First things first, I want to create an Avatar. Since we are developing an AI chatbot, why not ask an AI to generate a cool avatar for us! Let's head over to DALL.E 2 on the OpenAI platform and ask it to generate an avatar. The prompt that I am going to use is "A programmer chatbot avatar pixel art" and Voila! we have a cool avatar to use!

Next, I will change the color scheme and make some improvements like adding a new send button in the text input. You can see the final results here.

The final chat interface.

The HTML and CSS code for the UI is pretty straightforward and I will not go into the details. If you would like to see the code that I ended up with, you find it here.

The last step is to connect our chatbot UI to the chat API we developed earlier. So let's dive into that! To allow the bot to recall previous messages, we need to collect all of the messages that we have in our chat thread. We can do so by getting all of the li elements within our chatbox and reading the innerHTML attribute. The following code block does that.

const chatThread = document.getElementById("chat-thread");
const conversation = Array.from(chatThread.children).map((c) => c.innerHTML);

Now that we have all of the conversation messages we need to send this to our backend API to be processed.

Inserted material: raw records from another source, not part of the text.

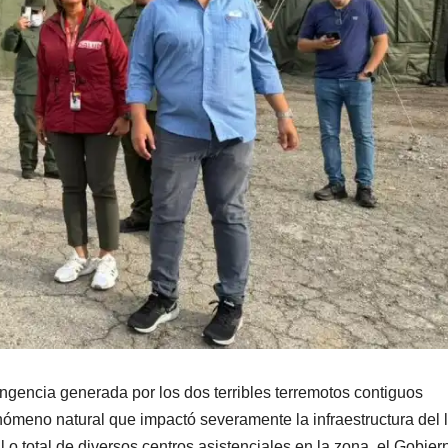
ingencia generada por los dos terribles terremotos contiguos
nómeno natural que impactó severamente la infraestructura del li
ial o total de diversos centros asistenciales en la zona, el Gobier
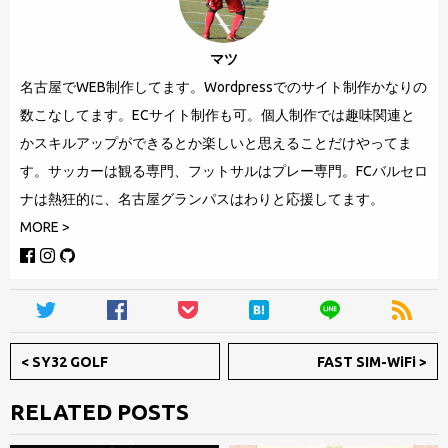
レ
ー
マツ
専
名古屋でWEB制作してます。Wordpressでのサイト制作かなりの
門。
数こなしてます。ECサイト制作も可。個人制作では趣味関連と
F
かスキルアップができるとか楽しいと思えることだけやってま
C
す。サッカーは観る専門、フットサルはプレー専門。FCバルセロ
バ
ナは熱狂的に、名古屋グランパスはわりと応援してます。
ル
MORE >
セ
ロ
ナ
は
熱
<
SY32 GOLF
FAST SIM-WiFi
>
狂
的
RELATED POSTS
に、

The following function will send a POST request to our /chat endpoint which we defined earlier and return the results.

function fetchResponse(conversation) {
  return new Promise(async (resolve, reject) => {
    try {
      const response = await fetch("/chat", {
        method: "POST",
        headers: {
          "Content-Type": "application/json",
        },
        body: JSON.stringify(conversation),
      });

      const result = await response.json();
      resolve(result);
    } catch (error) {
      reject(error);
    }
  });
}

The main part of the work is done now. We just have to make sure that the user can not send multiple messages at the same time and show the server response in our chat interface. I will not go into those details but encourage you to have a look at the final JS source code of the chat UI.

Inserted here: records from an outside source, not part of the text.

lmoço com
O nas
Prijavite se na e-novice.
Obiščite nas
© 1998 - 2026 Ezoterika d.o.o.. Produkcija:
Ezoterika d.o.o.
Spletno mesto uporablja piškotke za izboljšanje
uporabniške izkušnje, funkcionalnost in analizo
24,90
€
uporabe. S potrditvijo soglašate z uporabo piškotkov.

We now have a fully working chatbot based on a large knowledge base! The chatbot is able to search through its knowledge base and retrieve related information and then frame it in a nicely crafted message using GPT. However, before deploying this bot into production, there are some things that we need to consider.

Production considerations

  • The usage of APIs for a chatbot can quickly accumulate and become very expensive. You need to keep an eye out for the API costs and implement rate limits and other forms of restrictions to control potential abuses.
  • Consider caching the common responses. If you cache previous user conversations and use a semantic similarity threshold you can skip the most expensive API call which is the chat completion.
  • A big challenge with current LLMs is the problem of hallucination. Hallucination means that the model generates perfectly sensible sentences from false or non-existing facts. In our case we tried to control this behavior by directing the LLM to say "I dont know." when the given context does not back up the user's query. However, this method is still not 100% effective and this problem is still under active research.
  • As mentioned earlier, you need to be very careful with your data and privacy. Read about the data privacy policies of the services that you use and investigate how you can protect your data.
  • Monitor the conversations. It is not possible to read and monitor every single conversation with the chatbot. But try to monitor and review the conversations to see if there are any patterns of misuse.
  • Get feedback from users. It is very important to understand where your chatbot fails or deviates from its main goal. The easiest way to spot such instances is through user feedback. Implement a simple feedback mechanism in the chat UI so that the users can give their feedback easily.